## Complete the following:
1. Translate into Spanish this sentence from the article on the two managers below: "Football, as Plymouth Argyle said in a club statement justifying the sacking of one of Bruce’s Sunderland predecessors, Peter Reid, is a results business."
2. Answer these from the article on the two managers below:
(a) By what score did Sunderland beat Stoke City?
(b) How many defeats in a row had Plymouth suffered when they let Reid go?
(c) Which team beat Sunderland at home?

From Sunderland to Plymouth: a tale of two managers

Courtesy: A Love Supreme

Steve Bruce had every right to rub the noses of media pundits in the mess of Stoke City’s collapse at the Stadium of Light.

Football, as Plymouth Argyle said in a club statement justifying the sacking of one of Bruce’s Sunderland predecessors, Peter Reid, is a results business.

One of those results – four-nil, without hint of flattery in the scoreline against a team that started the day fourth top, enabled Bruce to gloat at the expense not of Tony Pulis but of the sportswriters (and broadcasters, though he was careful not to mention this when speaking to them) who had predicted his imminent sacking.

The other result, Plymouth’s eighth successive defeat leaving them rooted to the bottom of League Two and facing a humiliating exit from the Football League, was enough to persuade Argyle it was time to dump Reid.

Courtesy: A Love Supreme

It is doubtful whether Sir Alex Ferguson, with Pep Guardiola as his number two, could have done a jot better and it is highly unlikely that either would have matched Reid’s commitment and worked without pay, settled heating bills or auctioned medals to help the club stay afloat.

Back to Bruce. It does not matter how many times he or his players say otherwise: ours was, until yesterday, a rotten start to the season. The draw at Anfield was commendable, though the second-half rally would have been too little had Liverpool taken their chances earlier. The home defeat to Newcastle was bitterly disappointing, the draw at Swansea did little to suggest a team capable of challenging for a European place and the boys-against-men display at home to Chelsea stirred familiar concerns.

## Dataset rows:
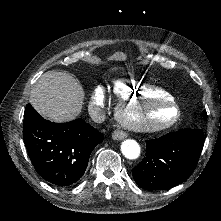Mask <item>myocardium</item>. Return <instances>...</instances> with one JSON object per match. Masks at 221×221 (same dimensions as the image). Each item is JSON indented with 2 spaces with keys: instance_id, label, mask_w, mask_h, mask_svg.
Returning a JSON list of instances; mask_svg holds the SVG:
<instances>
[{
  "instance_id": "myocardium-1",
  "label": "myocardium",
  "mask_w": 221,
  "mask_h": 221,
  "mask_svg": "<svg viewBox=\"0 0 221 221\" xmlns=\"http://www.w3.org/2000/svg\"><path fill=\"white\" fill-rule=\"evenodd\" d=\"M171 113L168 118L161 121H146L142 108L154 106H170ZM113 119L117 126H122L129 131L137 129L138 132L162 131L173 127L181 118L182 110L177 98L155 97L148 98L142 95L140 99L127 100L124 103L117 102L114 105ZM149 110V109H148Z\"/></svg>"
}]
</instances>
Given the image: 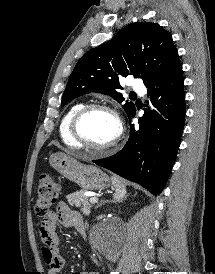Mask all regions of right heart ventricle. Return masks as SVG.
I'll return each mask as SVG.
<instances>
[{
    "label": "right heart ventricle",
    "mask_w": 215,
    "mask_h": 274,
    "mask_svg": "<svg viewBox=\"0 0 215 274\" xmlns=\"http://www.w3.org/2000/svg\"><path fill=\"white\" fill-rule=\"evenodd\" d=\"M85 104L83 102H78L73 104L62 117L59 124V135L62 142L68 147L81 148L82 146L73 138L71 134V122L74 115L79 109H81Z\"/></svg>",
    "instance_id": "right-heart-ventricle-1"
}]
</instances>
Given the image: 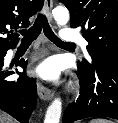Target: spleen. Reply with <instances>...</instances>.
Segmentation results:
<instances>
[{"instance_id":"1","label":"spleen","mask_w":118,"mask_h":123,"mask_svg":"<svg viewBox=\"0 0 118 123\" xmlns=\"http://www.w3.org/2000/svg\"><path fill=\"white\" fill-rule=\"evenodd\" d=\"M90 123H112V122L106 119L96 118V119H92Z\"/></svg>"}]
</instances>
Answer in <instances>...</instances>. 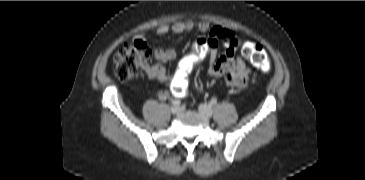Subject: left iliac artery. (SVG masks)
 <instances>
[{"label": "left iliac artery", "instance_id": "44dca946", "mask_svg": "<svg viewBox=\"0 0 365 180\" xmlns=\"http://www.w3.org/2000/svg\"><path fill=\"white\" fill-rule=\"evenodd\" d=\"M217 103V100L215 98H213L211 101H210V104L211 105H215Z\"/></svg>", "mask_w": 365, "mask_h": 180}]
</instances>
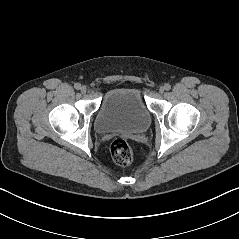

## Answers for this exercise:
1. El fútbol, como dijo el Plymouth Argyle en un comunicado del club que justificaba el despido de uno de los predecesores de Bruce en el Sunderland, Peter Reid, es un negocio de resultados.

2.
(a) Four-nil.
(b) Eight.
(c) Newcastle.